Supplied records below:
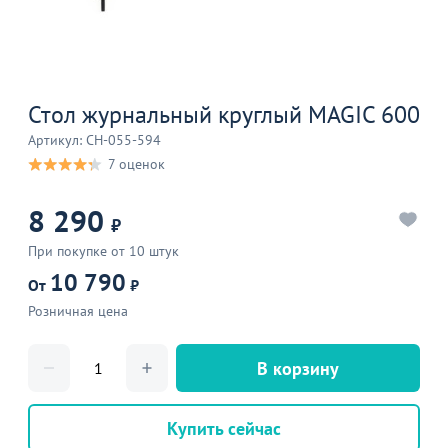
Стол журнальный круглый MAGIC 600
Артикул: CH-055-594
7 оценок
8 290
₽
При покупке от 10 штук
10 790
От
₽
Розничная цена
В корзину
Купить сейчас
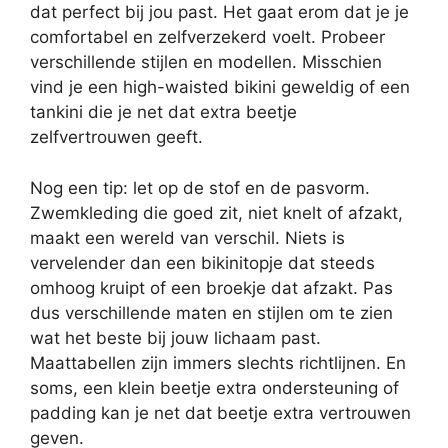
dat perfect bij jou past. Het gaat erom dat je je
comfortabel en zelfverzekerd voelt. Probeer
verschillende stijlen en modellen. Misschien
vind je een high-waisted bikini geweldig of een
tankini die je net dat extra beetje
zelfvertrouwen geeft.
Nog een tip: let op de stof en de pasvorm.
Zwemkleding die goed zit, niet knelt of afzakt,
maakt een wereld van verschil. Niets is
vervelender dan een bikinitopje dat steeds
omhoog kruipt of een broekje dat afzakt. Pas
dus verschillende maten en stijlen om te zien
wat het beste bij jouw lichaam past.
Maattabellen zijn immers slechts richtlijnen. En
soms, een klein beetje extra ondersteuning of
padding kan je net dat beetje extra vertrouwen
geven.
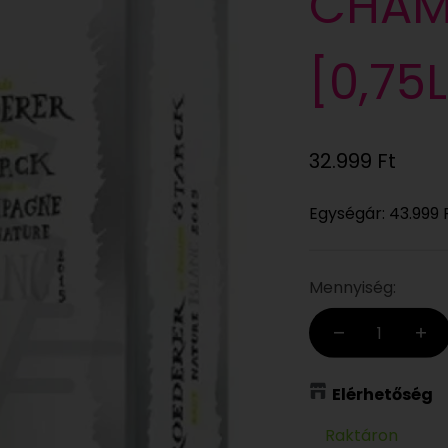
CHAM
[0,75L
Eladási ár
32.999 Ft
Egységár:
43.999 
Mennyiség:
Elérhetőség
Raktáron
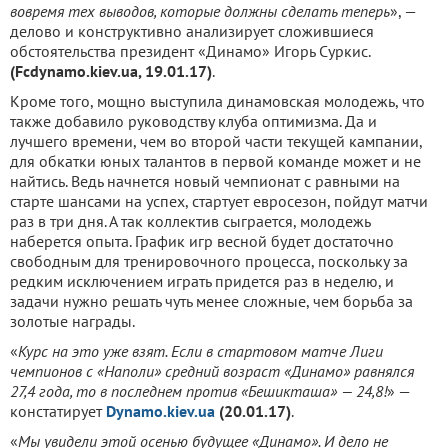
вовремя тех выводов, которые должны сделать теперь
», —
делово и конструктивно анализирует сложившиеся
обстоятельства президент «Динамо» Игорь Суркис.
(Fcdynamo.kiev.ua, 19.01.17)
.
Кроме того, мощно выступила динамовская молодежь, что
также добавило руководству клуба оптимизма. Да и
лучшего времени, чем во второй части текущей кампании,
для обкатки юных талантов в первой команде может и не
найтись. Ведь начнется новый чемпионат с равными на
старте шансами на успех, стартует евросезон, пойдут матчи
раз в три дня. А так коллектив сыграется, молодежь
наберется опыта. График игр весной будет достаточно
свободным для тренировочного процесса, поскольку за
редким исключением играть придется раз в неделю, и
задачи нужно решать чуть менее сложные, чем борьба за
золотые награды.
«
Курс на это уже взят. Если в стартовом матче Лиги
чемпионов с «Наполи» средний возраст «Динамо» равнялся
27,4 года, то в последнем против «Бешикташа» — 24,8!
» —
констатирует
Dynamo.kiev.ua
(20.01.17)
.
«
Мы увидели этой осенью будущее «Динамо». И дело не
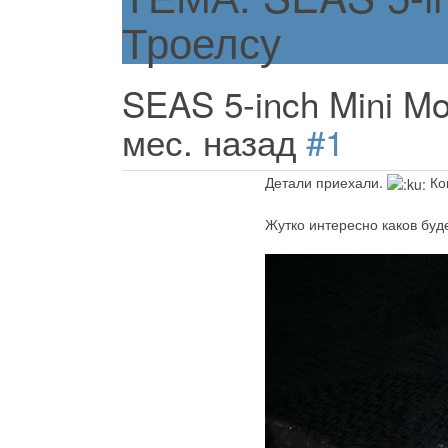
Троелсу
SEAS 5-inch Mini M
мес. назад
#1
Детали приехали.
Ког
Жутко интересно каков буде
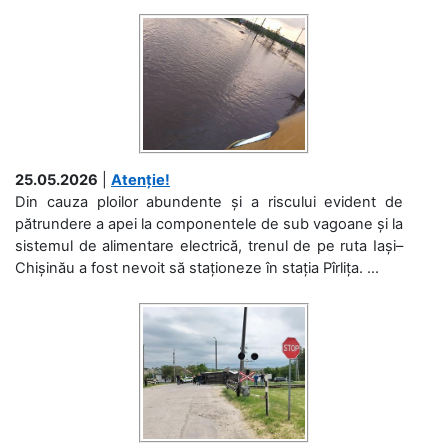
25.05.2026
|
Atenție!
Din cauza ploilor abundente și a riscului evident de
pătrundere a apei la componentele de sub vagoane și la
sistemul de alimentare electrică, trenul de pe ruta Iași–
Chișinău a fost nevoit să staționeze în stația Pîrlița. ...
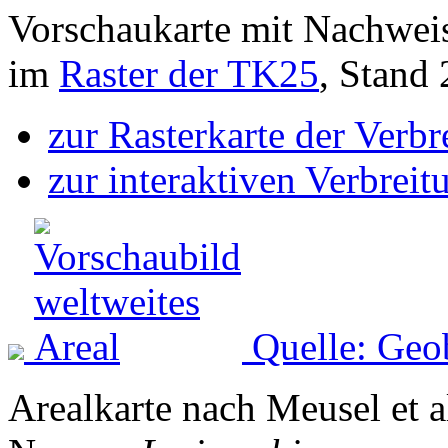
Vorschaukarte mit Nachwei
im
Raster der TK25
, Stand
zur Rasterkarte der Verb
zur interaktiven Verbreit
Quelle: Geo
Arealkarte nach Meusel et a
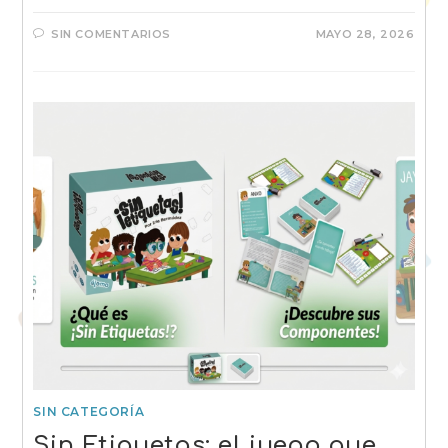
SIN COMENTARIOS
MAYO 28, 2026
SIN CATEGORÍA
Sin Etiquetas: el juego que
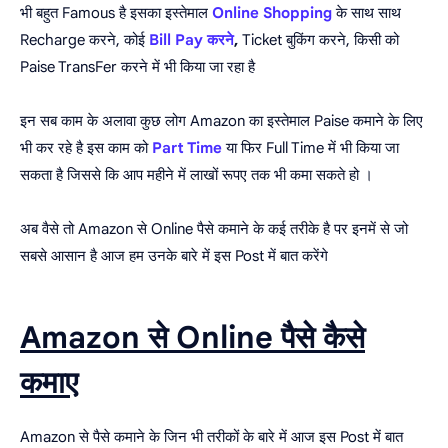
भी बहुत Famous है इसका इस्तेमाल
Online Shopping
के साथ साथ
Recharge करने, कोई
Bill Pay करने
,
Ticket बुकिंग करने, किसी को
Paise TransFer करने में भी किया जा रहा है
इन सब काम के अलावा कुछ लोग Amazon का इस्तेमाल Paise कमाने के लिए
भी कर रहे है इस काम को
Part Time
या फिर Full Time में भी किया जा
सकता है जिससे कि आप महीने में लाखों रूपए तक भी कमा सकते हो ।
अब वैसे तो Amazon से Online पैसे कमाने के कई तरीके है पर इनमें से जो
सबसे आसान है आज हम उनके बारे में इस Post में बात करेंगे
Amazon से Online पैसे कैसे
कमाए
Amazon से पैसे कमाने के जिन भी तरीकों के बारे में आज इस Post में बात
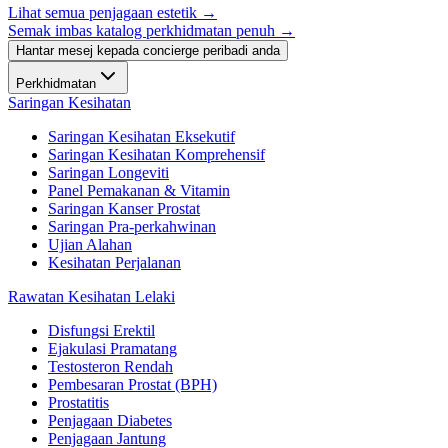
Lihat semua penjagaan estetik
→
Semak imbas katalog perkhidmatan penuh →
Hantar mesej kepada concierge peribadi anda
Perkhidmatan
Saringan Kesihatan
Saringan Kesihatan Eksekutif
Saringan Kesihatan Komprehensif
Saringan Longeviti
Panel Pemakanan & Vitamin
Saringan Kanser Prostat
Saringan Pra-perkahwinan
Ujian Alahan
Kesihatan Perjalanan
Rawatan Kesihatan Lelaki
Disfungsi Erektil
Ejakulasi Pramatang
Testosteron Rendah
Pembesaran Prostat (BPH)
Prostatitis
Penjagaan Diabetes
Penjagaan Jantung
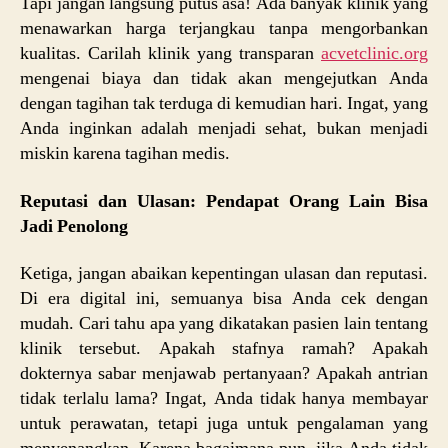
Tapi jangan langsung putus asa! Ada banyak klinik yang
menawarkan harga terjangkau tanpa mengorbankan
kualitas. Carilah klinik yang transparan
acvetclinic.org
mengenai biaya dan tidak akan mengejutkan Anda
dengan tagihan tak terduga di kemudian hari. Ingat, yang
Anda inginkan adalah menjadi sehat, bukan menjadi
miskin karena tagihan medis.
Reputasi dan Ulasan: Pendapat Orang Lain Bisa
Jadi Penolong
Ketiga, jangan abaikan kepentingan ulasan dan reputasi.
Di era digital ini, semuanya bisa Anda cek dengan
mudah. Cari tahu apa yang dikatakan pasien lain tentang
klinik tersebut. Apakah stafnya ramah? Apakah
dokternya sabar menjawab pertanyaan? Apakah antrian
tidak terlalu lama? Ingat, Anda tidak hanya membayar
untuk perawatan, tetapi juga untuk pengalaman yang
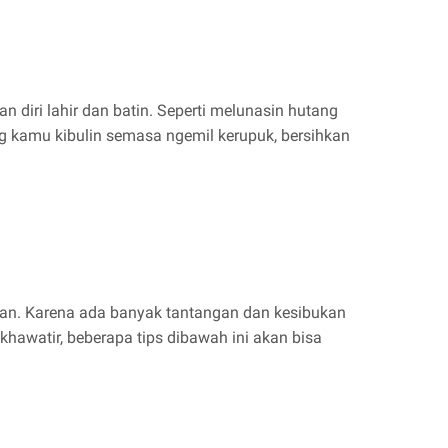
 diri lahir dan batin. Seperti melunasin hutang
g kamu kibulin semasa ngemil kerupuk, bersihkan
kan. Karena ada banyak tantangan dan kesibukan
hawatir, beberapa tips dibawah ini akan bisa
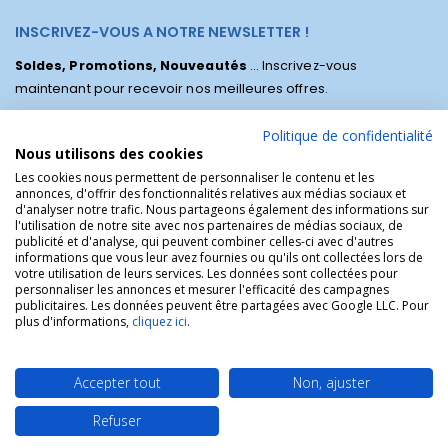
INSCRIVEZ-VOUS A NOTRE NEWSLETTER !
Soldes, Promotions, Nouveautés
... Inscrivez-vous
maintenant pour recevoir nos meilleures offres.
Politique de confidentialité
Nous utilisons des cookies
Les cookies nous permettent de personnaliser le contenu et les
annonces, d'offrir des fonctionnalités relatives aux médias sociaux et
d'analyser notre trafic. Nous partageons également des informations sur
l'utilisation de notre site avec nos partenaires de médias sociaux, de
publicité et d'analyse, qui peuvent combiner celles-ci avec d'autres
informations que vous leur avez fournies ou qu'ils ont collectées lors de
votre utilisation de leurs services. Les données sont collectées pour
personnaliser les annonces et mesurer l'efficacité des campagnes
La Boutique des Chrétiens © | La boutique religieuse chrétienne de
publicitaires. Les données peuvent être partagées avec Google LLC. Pour
référence !.
plus d'informations,
cliquez ici
.
Accepter tout
Non, ajuster
Refuser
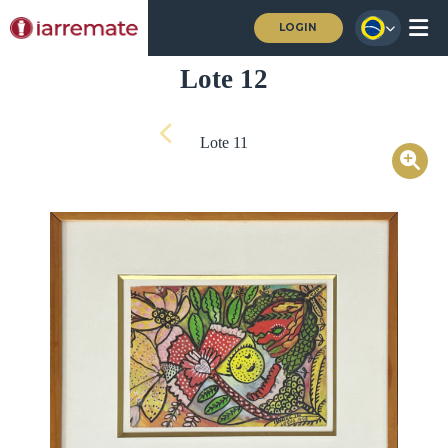
LOGIN
Lote 12
Lote 11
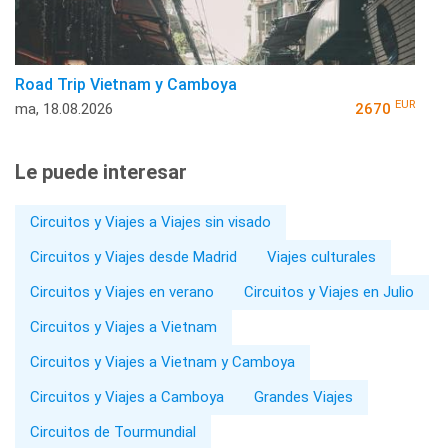
Road Trip Vietnam y Camboya
EUR
ma, 18.08.2026
2670
Le puede interesar
Circuitos y Viajes a Viajes sin visado
Circuitos y Viajes desde Madrid
Viajes culturales
Circuitos y Viajes en verano
Circuitos y Viajes en Julio
Circuitos y Viajes a Vietnam
Circuitos y Viajes a Vietnam y Camboya
Circuitos y Viajes a Camboya
Grandes Viajes
Circuitos de Tourmundial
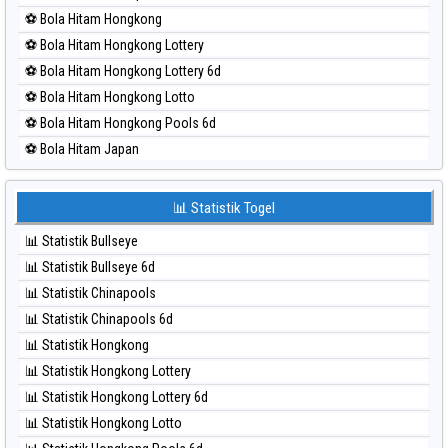
⚽ Bola Merah Pcso
⚽ Bola Hitam Hongkong
⚽ Bola Merah Sao Paulo
⚽ Bola Hitam Hongkong Lottery
⚽ Bola Merah Singapore
⚽ Bola Hitam Hongkong Lottery 6d
⚽ Bola Merah Sydney
⚽ Bola Hitam Hongkong Lotto
⚽ Bola Merah Sydney Lottery
⚽ Bola Hitam Hongkong Pools 6d
⚽ Bola Merah Sydney Lottery 6d
⚽ Bola Hitam Japan
⚽ Bola Merah Sydney Lotto
⚽ Bola Hitam Japan 6d
⚽ Bola Merah Sydney Pools 6d
⚽ Bola Hitam Korea
📊 Statistik Togel
⚽ Bola Merah Taipei
⚽ Bola Hitam Kuda Lari
⚽ Bola Merah Taiwan
📊 Statistik Bullseye
⚽ Bola Hitam Magnum Cambodia
📊 Statistik Bullseye 6d
⚽ Bola Hitam Nagoya
📊 Statistik Chinapools
⚽ Bola Hitam North Carolina Day
📊 Statistik Chinapools 6d
⚽ Bola Hitam Pcso
📊 Statistik Hongkong
⚽ Bola Hitam Sao Paulo
📊 Statistik Hongkong Lottery
⚽ Bola Hitam Singapore
📊 Statistik Hongkong Lottery 6d
⚽ Bola Hitam Sydney
📊 Statistik Hongkong Lotto
⚽ Bola Hitam Sydney Lottery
End of Supplied records.
Task objective: Give again, exactly, the lines starting at the first entry above and ending at the line with "Maattabellen zijn immers"; please leave pictures out.

Completed task:
Стол журнальный круглый MAGIC 600
Артикул: CH-055-594
7 оценок
8 290
₽
При покупке от 10 штук
10 790
От
₽
Розничная цена
В корзину
Купить сейчас
dat perfect bij jou past. Het gaat erom dat je je
comfortabel en zelfverzekerd voelt. Probeer
verschillende stijlen en modellen. Misschien
vind je een high-waisted bikini geweldig of een
tankini die je net dat extra beetje
zelfvertrouwen geeft.
Nog een tip: let op de stof en de pasvorm.
Zwemkleding die goed zit, niet knelt of afzakt,
maakt een wereld van verschil. Niets is
vervelender dan een bikinitopje dat steeds
omhoog kruipt of een broekje dat afzakt. Pas
dus verschillende maten en stijlen om te zien
wat het beste bij jouw lichaam past.
Maattabellen zijn immers slechts richtlijnen. En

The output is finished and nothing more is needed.